### [DIRECTIVE]
Please copy, with no word changed, only the run of lines that opens with the line containing "照这样看来，说不定能跳过好几个本来预想的阶段……？" and closes with the last line below.

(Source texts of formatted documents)
= = = = =

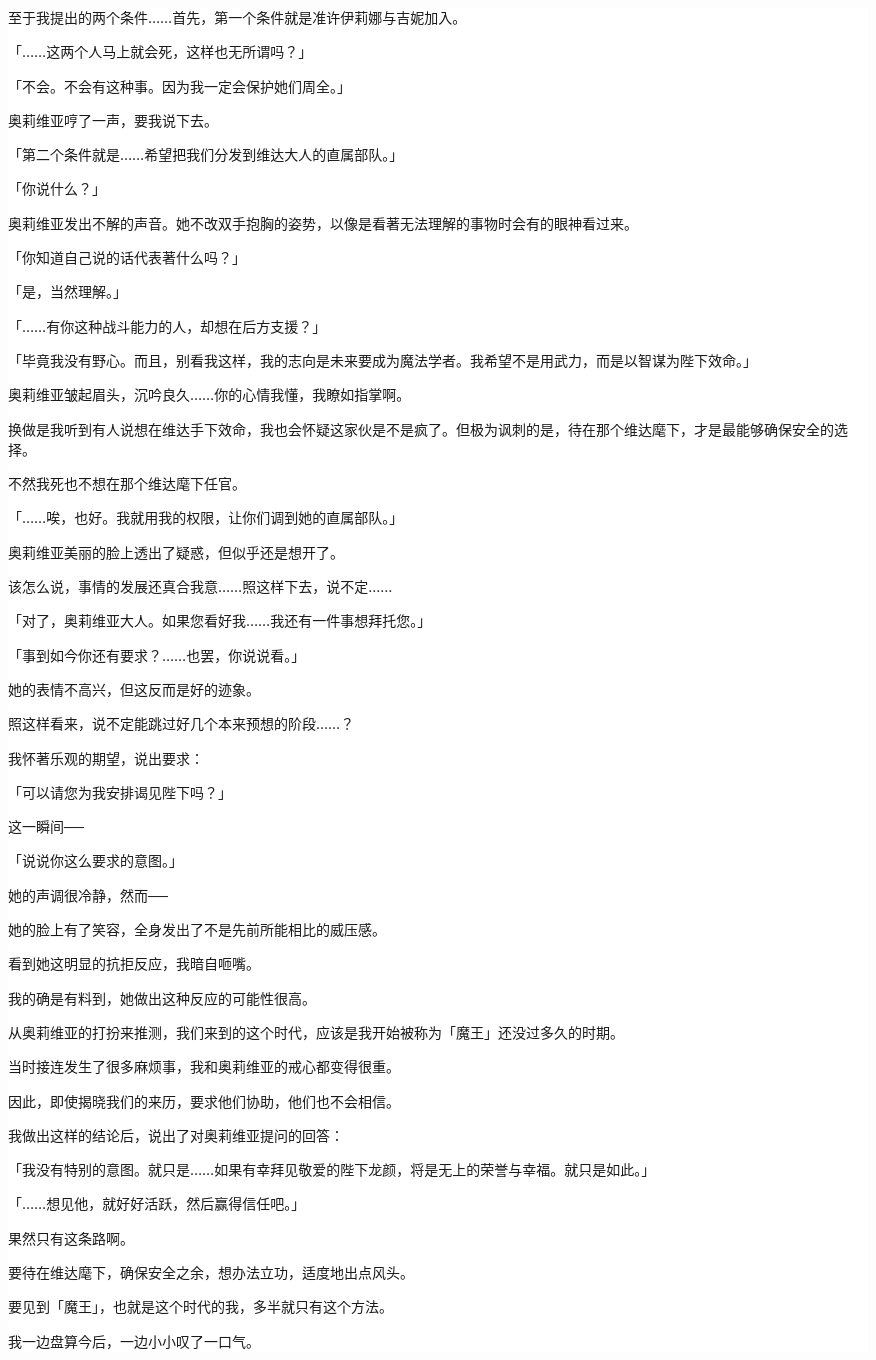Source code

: 至于我提出的两个条件……首先，第一个条件就是准许伊莉娜与吉妮加入。

「……这两个人马上就会死，这样也无所谓吗？」

「不会。不会有这种事。因为我一定会保护她们周全。」

奥莉维亚哼了一声，要我说下去。

「第二个条件就是……希望把我们分发到维达大人的直属部队。」

「你说什么？」

奥莉维亚发出不解的声音。她不改双手抱胸的姿势，以像是看著无法理解的事物时会有的眼神看过来。

「你知道自己说的话代表著什么吗？」

「是，当然理解。」

「……有你这种战斗能力的人，却想在后方支援？」

「毕竟我没有野心。而且，别看我这样，我的志向是未来要成为魔法学者。我希望不是用武力，而是以智谋为陛下效命。」

奥莉维亚皱起眉头，沉吟良久……你的心情我懂，我瞭如指掌啊。

换做是我听到有人说想在维达手下效命，我也会怀疑这家伙是不是疯了。但极为讽刺的是，待在那个维达麾下，才是最能够确保安全的选择。

不然我死也不想在那个维达麾下任官。

「……唉，也好。我就用我的权限，让你们调到她的直属部队。」

奥莉维亚美丽的脸上透出了疑惑，但似乎还是想开了。

该怎么说，事情的发展还真合我意……照这样下去，说不定……

「对了，奥莉维亚大人。如果您看好我……我还有一件事想拜托您。」

「事到如今你还有要求？……也罢，你说说看。」

她的表情不高兴，但这反而是好的迹象。

照这样看来，说不定能跳过好几个本来预想的阶段……？

我怀著乐观的期望，说出要求：

「可以请您为我安排谒见陛下吗？」

这一瞬间──

「说说你这么要求的意图。」

她的声调很冷静，然而──

她的脸上有了笑容，全身发出了不是先前所能相比的威压感。

看到她这明显的抗拒反应，我暗自咂嘴。

我的确是有料到，她做出这种反应的可能性很高。

从奥莉维亚的打扮来推测，我们来到的这个时代，应该是我开始被称为「魔王」还没过多久的时期。

当时接连发生了很多麻烦事，我和奥莉维亚的戒心都变得很重。

因此，即使揭晓我们的来历，要求他们协助，他们也不会相信。

我做出这样的结论后，说出了对奥莉维亚提问的回答：

「我没有特别的意图。就只是……如果有幸拜见敬爱的陛下龙颜，将是无上的荣誉与幸福。就只是如此。」

「……想见他，就好好活跃，然后赢得信任吧。」

果然只有这条路啊。

要待在维达麾下，确保安全之余，想办法立功，适度地出点风头。

要见到「魔王」，也就是这个时代的我，多半就只有这个方法。

我一边盘算今后，一边小小叹了一口气。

= = = = =

### [RESPONSE]
照这样看来，说不定能跳过好几个本来预想的阶段……？

我怀著乐观的期望，说出要求：

「可以请您为我安排谒见陛下吗？」

这一瞬间──

「说说你这么要求的意图。」

她的声调很冷静，然而──

她的脸上有了笑容，全身发出了不是先前所能相比的威压感。

看到她这明显的抗拒反应，我暗自咂嘴。

我的确是有料到，她做出这种反应的可能性很高。

从奥莉维亚的打扮来推测，我们来到的这个时代，应该是我开始被称为「魔王」还没过多久的时期。

当时接连发生了很多麻烦事，我和奥莉维亚的戒心都变得很重。

因此，即使揭晓我们的来历，要求他们协助，他们也不会相信。

我做出这样的结论后，说出了对奥莉维亚提问的回答：

「我没有特别的意图。就只是……如果有幸拜见敬爱的陛下龙颜，将是无上的荣誉与幸福。就只是如此。」

「……想见他，就好好活跃，然后赢得信任吧。」

果然只有这条路啊。

要待在维达麾下，确保安全之余，想办法立功，适度地出点风头。

要见到「魔王」，也就是这个时代的我，多半就只有这个方法。

我一边盘算今后，一边小小叹了一口气。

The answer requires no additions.